Pakistan has detected its first case of the omicron variant of the coronavirus.
Official said Thursday the infection was found in a 57-year-old unvaccinated woman in Karachi, the country’s largest city and capital of the southern Sindh province.
Local media reported the patient, who was isolating at home after being discharged from the hospital a day earlier, did not have a travel history and contact tracing was under way.
“We have not yet concluded the genomic study of the patient’s sample but the way the virus is behaving, it seems like it is omicron,” provincial Health Minister Azra Fazal Pechuno said in a video statement.
Pechuno said people need not panic and urged them to get fully vaccinated against the coronavirus.
“Omicron is highly transmissible, but deaths or serious illnesses have not been seen in reports from South Africa,” where the variant was first detected, she added.

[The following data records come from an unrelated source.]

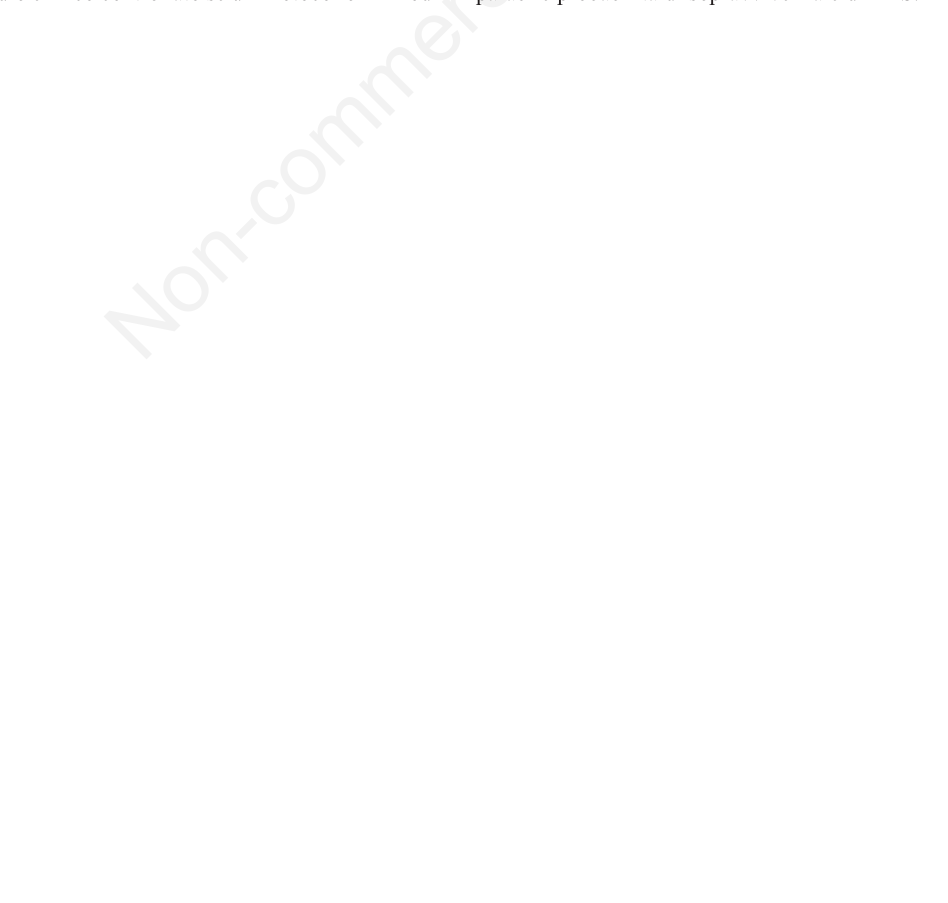
Protocollo II o con un doppio Protocollo III hanno com- parabile probabilità di sopravvivenza e di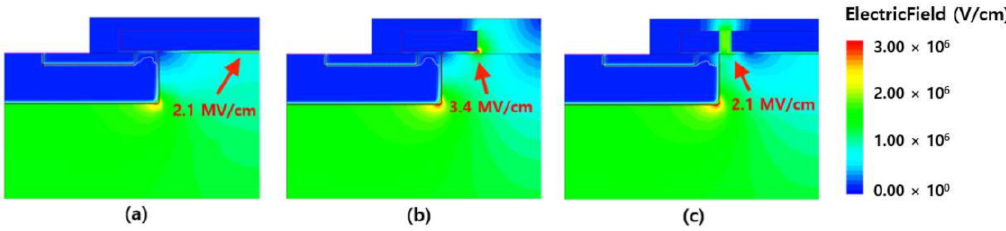
Figure 11. Electric field distribution of ( a ) C-DMOSFET (conventional planar DMOSFET); ( b ) SG-DMOSFET (split-gate DMOSFET); and ( c ) FPS-DMOSFET (floating p+ polysilicon DMOSFET) in the off state (V DS = 3000 V, V GS = 0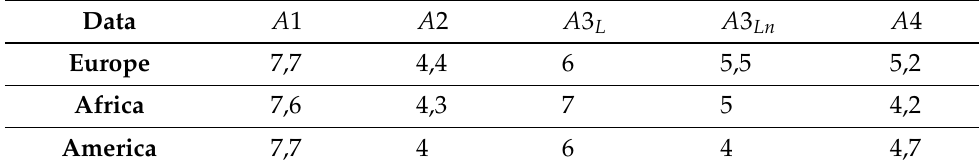
Table 2. User evaluations (/10) of different arrangements using various datasets.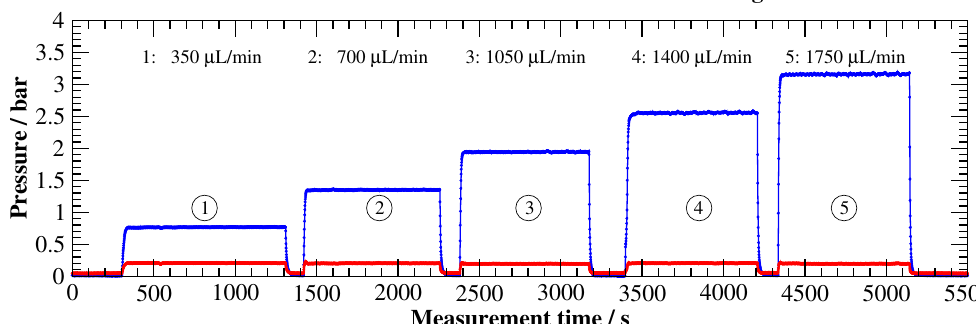
Figure 13. Determination of the dynamic viscosity for a solution by measuring the pressure loss over a capillary tube at different flow rates. The blue curve shows the pressure at the inlet of the capillary tube (upstream pressure) and the red curve, the pressure at the outlet of the capillary tube (down- stream pressure). The pressure at the outlet side is set to 0.20 bar by means of a needle valve regardless of the selected flow rate. This value was also one of the calibration points for the pressure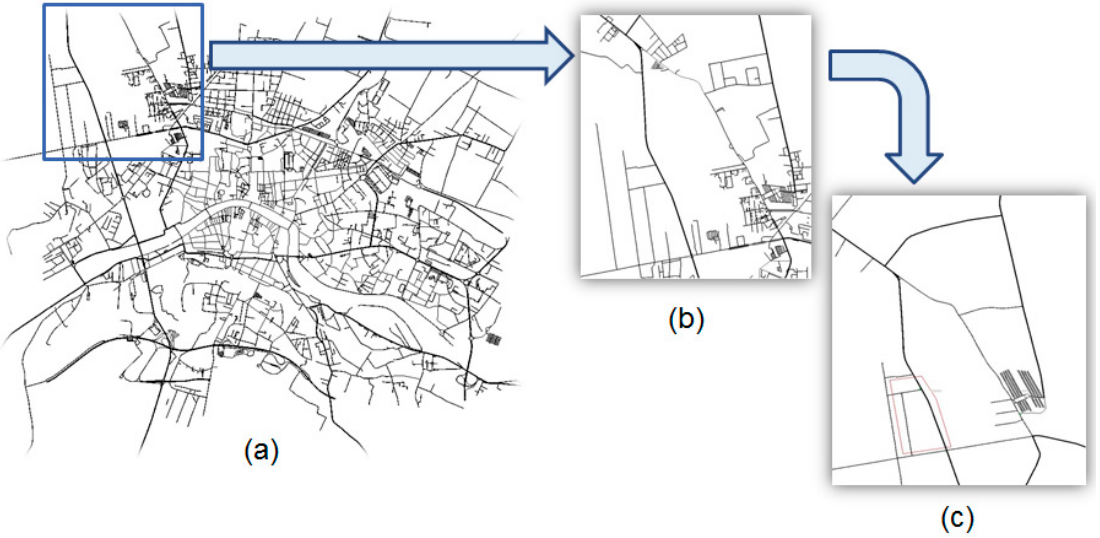
Figure 4. Map in SUMO used for the simulation: ( a ) Pisa city centre. In blue the selected area for the urban use cases simulation; ( b ) Zoom over the selected area, with a 350 slots parking facility; ( c ) Simplified model for the simulations, with the main road connections and the parking facility.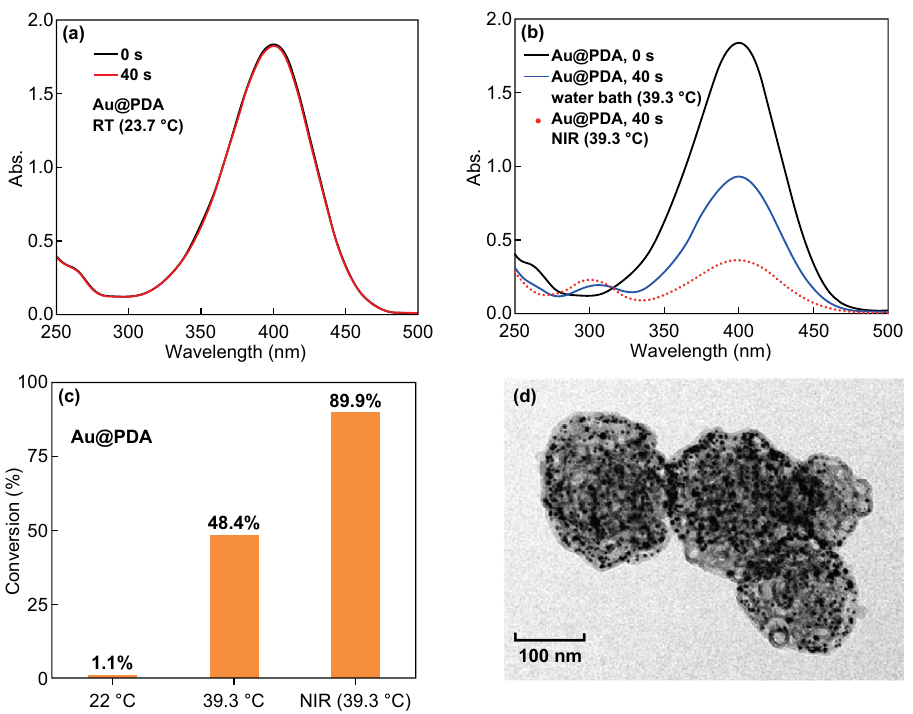
Fig. 8 UV ‑Vis spectra of the reduction of 4‑nitrophenol using Au@PDA particles as nanoreactors a without NIR irradiation at RT, b without NIR irradiation at 39.3 °C and under NIR irradiation at 3 W cm −2 for 15 min. c Conversions of the three reactions. d TEM image of Au@PDA particles after used in catalytic reactions under NIR irradiation. (Color figure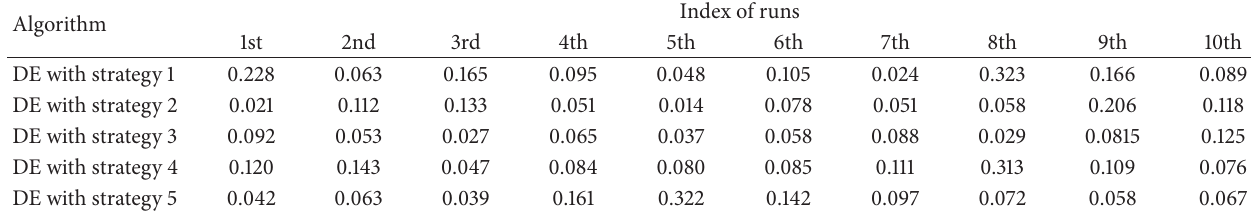
Table 3: PSLLs in 10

In a statement Thursday, the federal government-run National Institute of Health in Islamabad said it was premature to draw any conclusions whether the patient in Karachi was infected with omicron.
“To clarify, the sample is not yet confirmed to be omicron via whole-genome sequencing, which is to be performed after obtaining the sample,” the statement said. “However, in the light of global situation, the public is strongly urged to get vaccinated at the earliest.”
Late last month, Pakistan placed a complete ban on travel from six African countries, including South Africa, Lesotho, Eswatini — formerly known as Swaziland, Mozambique, Botswana and Namibia, and Hong Kong after the discovery of omicron.
Authorities later extended the ban to nine more countries, including Croatia, Hungary, Netherlands, Ukraine, Ireland, Slovenia, Vietnam, Poland and Zimbabwe, and tightened monitoring of passengers arriving from several other nations.
Pakistan, a country of about 220 million people, has reported close to 1.3 million coronavirus cases, including more than 28,800 deaths.
As of Thursday, officials said more than 24% of the total population and 35% of the eligible population had been vaccinated against the pandemic.